Those who are looking closely at how state and municipal governments handle pension costs know the problem is going to require some creativity.
“Whatever share (of budgets) these pension costs are currently making up ... it's likely to increase” Gabriel Petek told Chicago City Wire. Petek is a managing director and sector leader in the U.S. Public Finance States group at S&P Global Ratings in San Francisco.
He said city and state officials are looking anywhere they can to balance finances under pressure.
“Governments will have to make cuts elsewhere,” Petek said.
S&P Global Ratings, which measures the creditworthiness of states and municipalities, has observed "a profound shift unfolding" in states where pension system funding is in distress, Petek wrote for The Hill, specifically citing Illinois, Kentucky and New Jersey.

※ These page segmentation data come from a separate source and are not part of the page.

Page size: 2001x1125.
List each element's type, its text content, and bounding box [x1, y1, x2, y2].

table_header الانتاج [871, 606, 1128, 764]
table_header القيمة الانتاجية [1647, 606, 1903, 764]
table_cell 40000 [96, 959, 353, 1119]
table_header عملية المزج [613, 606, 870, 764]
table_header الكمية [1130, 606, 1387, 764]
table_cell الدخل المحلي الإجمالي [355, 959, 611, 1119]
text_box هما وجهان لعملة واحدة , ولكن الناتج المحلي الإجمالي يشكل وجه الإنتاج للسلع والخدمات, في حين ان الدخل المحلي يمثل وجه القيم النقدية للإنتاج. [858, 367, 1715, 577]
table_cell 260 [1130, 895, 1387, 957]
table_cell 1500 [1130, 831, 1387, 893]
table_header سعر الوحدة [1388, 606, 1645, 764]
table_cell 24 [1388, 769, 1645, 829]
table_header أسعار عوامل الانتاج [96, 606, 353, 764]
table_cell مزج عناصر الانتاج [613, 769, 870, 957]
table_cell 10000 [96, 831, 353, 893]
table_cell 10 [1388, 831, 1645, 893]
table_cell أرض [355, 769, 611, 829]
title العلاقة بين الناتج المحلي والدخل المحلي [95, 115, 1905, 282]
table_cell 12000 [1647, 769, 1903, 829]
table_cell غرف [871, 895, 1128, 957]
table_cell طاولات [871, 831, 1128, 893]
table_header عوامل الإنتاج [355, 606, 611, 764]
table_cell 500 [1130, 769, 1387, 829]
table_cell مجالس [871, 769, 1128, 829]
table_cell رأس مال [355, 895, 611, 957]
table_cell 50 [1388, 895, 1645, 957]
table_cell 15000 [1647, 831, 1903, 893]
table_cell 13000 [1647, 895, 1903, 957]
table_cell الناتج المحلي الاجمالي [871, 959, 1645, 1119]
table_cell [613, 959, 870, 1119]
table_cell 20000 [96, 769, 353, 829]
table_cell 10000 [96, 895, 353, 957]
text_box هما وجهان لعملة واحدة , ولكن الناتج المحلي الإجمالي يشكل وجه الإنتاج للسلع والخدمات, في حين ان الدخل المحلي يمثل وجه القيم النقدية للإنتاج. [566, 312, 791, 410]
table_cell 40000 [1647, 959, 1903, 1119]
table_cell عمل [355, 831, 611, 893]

"The pervasiveness of budget pressures in these and other states is inconsistent with a mature national economic expansion and signals real credit stress," Petek wrote. "Our recent negative rating actions on several states’ debt reflect this. Since January 2016, we have issued 11 state credit rating downgrades and just two upgrades."
A 2016 report calculated that Illinois' pension debt reached $130 billion last year – a 17 percent increase from 2015 – and account for more than a quarter of the state's annual budget, according to the Commission on Government Forecasting Accountability.
The combined total cost of unfunded debt related to local and state government retirement commitments is more than $267 billion, the Illinois Policy Institute reported in March.
Whether Republican Gov. Bruce Rauner and legislators in both parties and local government officials succeed in tackling pension problems will likely depend on whether officials adopt the try-everything approach that experts like Petek suggest may lead them out of the debt wilderness.
For example, Petek said, some governments are holding off on infrastructure investments or changing how they invest in higher education. As states cut funding to colleges and universities, higher education administrators can respond by adjusting tuition or changing the financing of programs.
Reducing existing pension benefits could give taxpayers some relief, Petek said. That would be good for Illinois resident. The Illinois Policy Institute report calculated that the rise in unfunded pension-related debt shakes out to $56,000 per household in added future taxes.
“It's easier said than done,” Petek said.
That's because cutting spending can be complicated. Many parts of state budgets are dictated by law. Others, like cutting contributions to secondary education, pose other challenges.
“It's a sensitive part of the budget to cut,” he said of school funding.
In general, he said, governments are looking in every corner for programs that can be cut, or other ways to decrease deficits in ways that won't enrage constituents.
“That's the tension that we see playing out," Petek said. "It will squeeze governments."